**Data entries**
——————
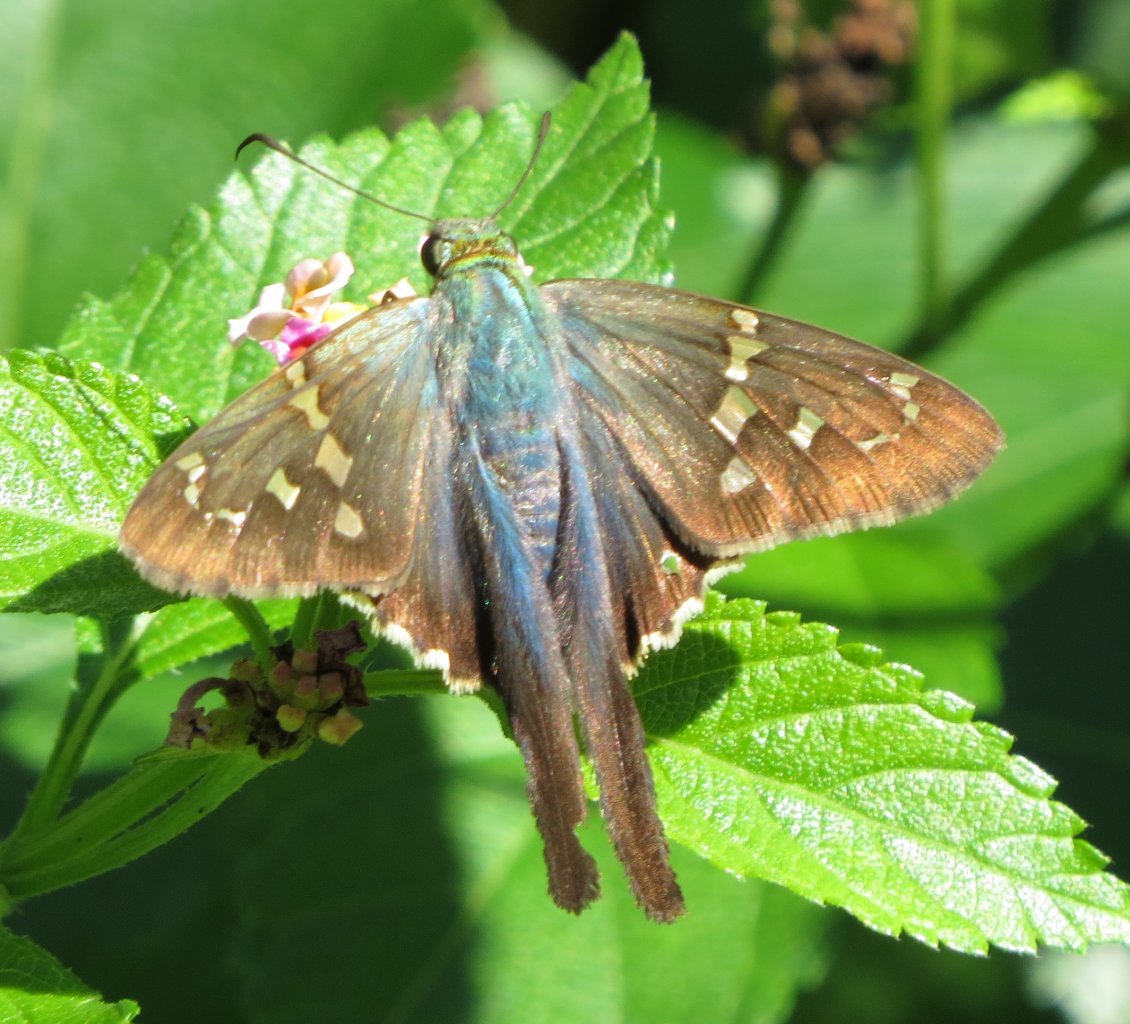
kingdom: Animalia
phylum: Arthropoda
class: Insecta
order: Lepidoptera
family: Hesperiidae
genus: Urbanus
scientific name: Urbanus proteus
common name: Long-tailed Skipper
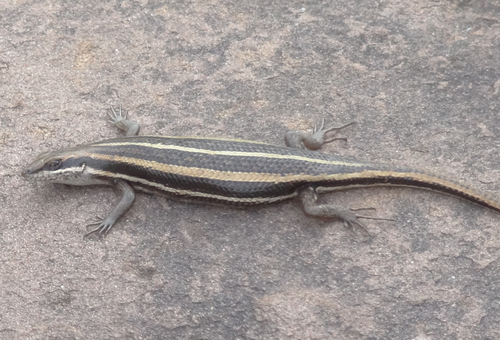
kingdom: Animalia
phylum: Chordata
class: Squamata
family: Scincidae
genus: Trachylepis
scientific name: Trachylepis bocagii
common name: Bocage's skink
——————
**Your objective**
Express the text lines of all the entries above as a JSON list of strings, with one string per line and blank lines omitted. Leave the pictures out.

**Response to the exercise**
[
  "kingdom: Animalia",
  "phylum: Arthropoda",
  "class: Insecta",
  "order: Lepidoptera",
  "family: Hesperiidae",
  "genus: Urbanus",
  "scientific name: Urbanus proteus",
  "common name: Long-tailed Skipper",
  "kingdom: Animalia",
  "phylum: Chordata",
  "class: Squamata",
  "family: Scincidae",
  "genus: Trachylepis",
  "scientific name: Trachylepis bocagii",
  "common name: Bocage's skink"
]